Thought LeadershipI recently rejected an offer from a prolific ISHN magazine contributing author who wanted to write a piece about NFL football player Ray Rice and the penalties he has been served by the NFL for domestic violence.

The author argued that beyond the NFL, we as a society are too fast to punish, and too slow to rehabilitate.

You can see how this applies to safety violation discipline. It’s open to debate how many employers are “too fast to punish, and too slow to rehabilitate” employees who violate safety rules.

But where is the evidence, the statistics that would answer this question? I don’t know of any. Without data, it’s a matter of opinion. Is punishment a problem in workplace safety? Everyone is entitled to their opinion. To be sure, I have heard many opinions over the years about how to, and how not to, implement safety discipline.

I’m all for giving ISHN readers food for thought about safety discipline -- an opportunity to compare their policies with those of others, and to reflect on the effectiveness of their discipline policies.

I also encourage ISHN authors to “stir the pot” and be provocative, be bold, get readers thinking.

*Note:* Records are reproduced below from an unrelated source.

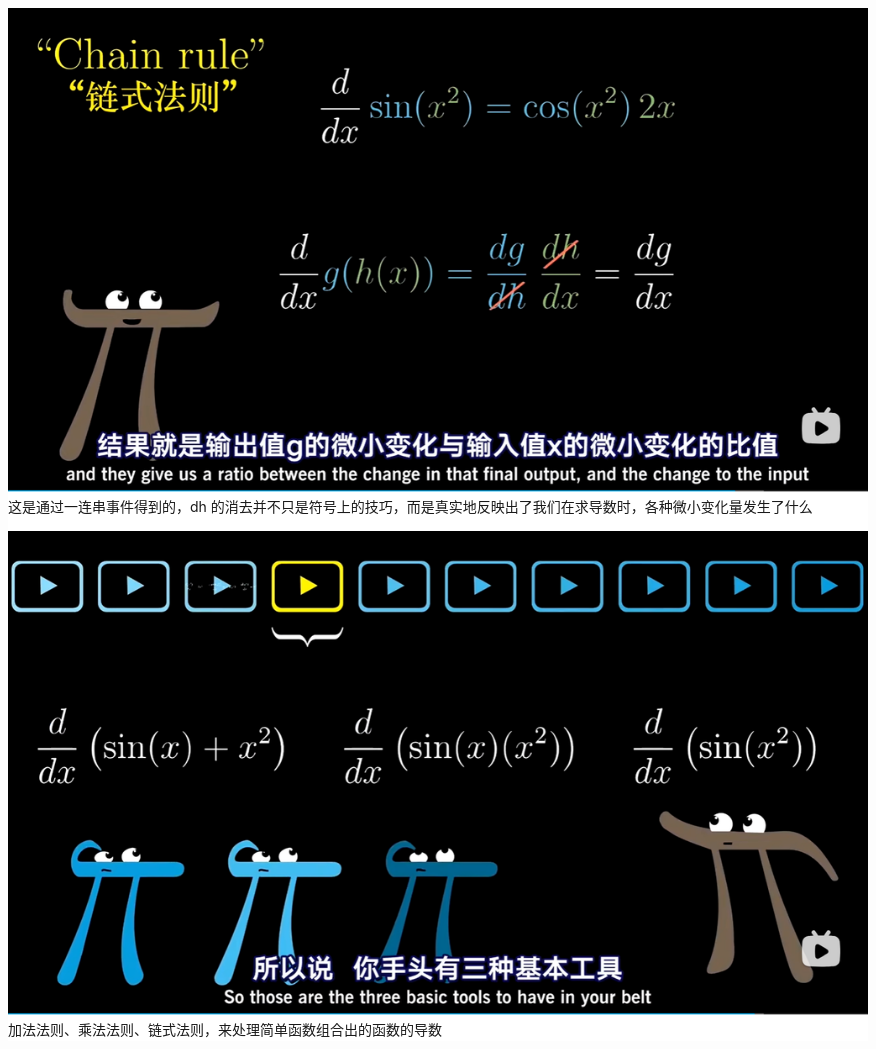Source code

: ![](asset/Pasted%20image%2020231114205224.png)
这是通过一连串事件得到的，dh 的消去并不只是符号上的技巧，而是真实地反映出了我们在求导数时，各种微小变化量发生了什么

![](asset/Pasted%20image%2020231114205404.png)
加法法则、乘法法则、链式法则，来处理简单函数组合出的函数的导数
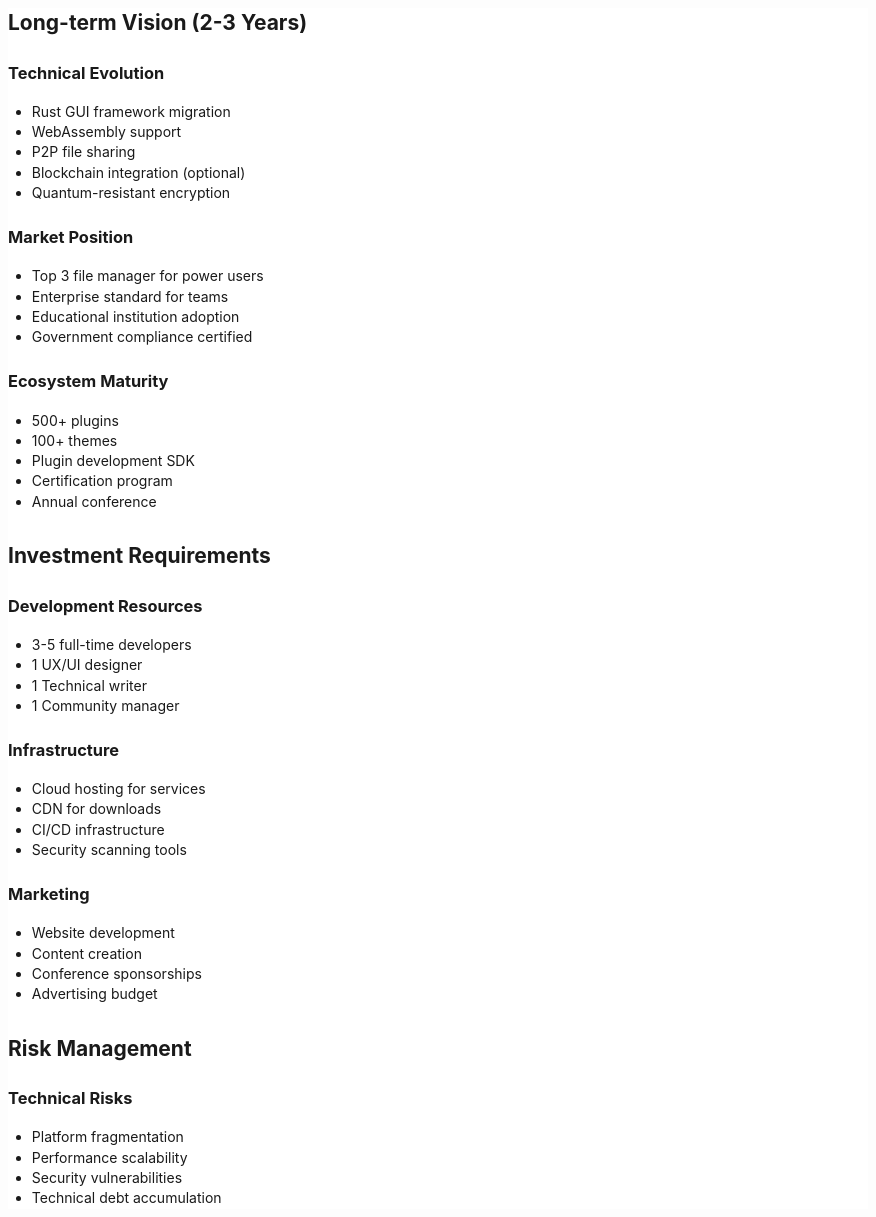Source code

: ## Long-term Vision (2-3 Years)

### Technical Evolution
- Rust GUI framework migration
- WebAssembly support
- P2P file sharing
- Blockchain integration (optional)
- Quantum-resistant encryption

### Market Position
- Top 3 file manager for power users
- Enterprise standard for teams
- Educational institution adoption
- Government compliance certified

### Ecosystem Maturity
- 500+ plugins
- 100+ themes
- Plugin development SDK
- Certification program
- Annual conference

## Investment Requirements

### Development Resources
- 3-5 full-time developers
- 1 UX/UI designer
- 1 Technical writer
- 1 Community manager

### Infrastructure
- Cloud hosting for services
- CDN for downloads
- CI/CD infrastructure
- Security scanning tools

### Marketing
- Website development
- Content creation
- Conference sponsorships
- Advertising budget

## Risk Management

### Technical Risks
- Platform fragmentation
- Performance scalability
- Security vulnerabilities
- Technical debt accumulation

But to frame this “opportunity” and “stir the pot” using the current events of the NFL domestic violence media onslaught brings emotions, personal experiences, and even cultural issues (strict child discipline is a Texas thing, a southern thing, etc.) into play that take the ISHN reader far afield from a discussion about safety discipline. It is exploitative. To use the language of football, it’s out of bounds.

We (magazine editors) often use current events to make a point about safety. Usually the event is related in some way to safety, such as the BP oil spill, the space shuttle catastrophes, Hurricane Katrina, the Japanese nuke facility meltdown, the GM recalls, etc. 

I draw the line when the current event is something that can be personalized, such as domestic violence or child abuse. I don’t want articles that take a stance about an issue that people across the country have been traumatized by and scarred. I don’t want articles that irritate personal wounds for the sake of making an argument. In the absence of empirical evidence to support a point of view, who is to say who’s right and wrong?

I also draw the line when the issue is rife with heated, emotional reactions and opinions that will simply go ‘round and ‘round, with no closure, no resolution. A snake eating its tail.

And when an article brings into play heated emotional current events, readers react more to the current events being referenced than the points being made about workplace safety. Heated current events overshadow any safety angle and “take it out of play,” again to use football-speak.

Here’s what I would do: Assign an article to a crisis communications expert to discuss how the NFL as a business has botched the handling of a media-fueled crisis, lost credibility, and blackened its reputation. This article could produce practical advice for readers when faced with a reputation-damaging crisis.

But this is just my opinion, a judgment call. What’s yours? Would you hold a safety meeting or toolbox talk about your safety discipline policy using the NFL and its players with domestic violence histories as the starting point for discussion?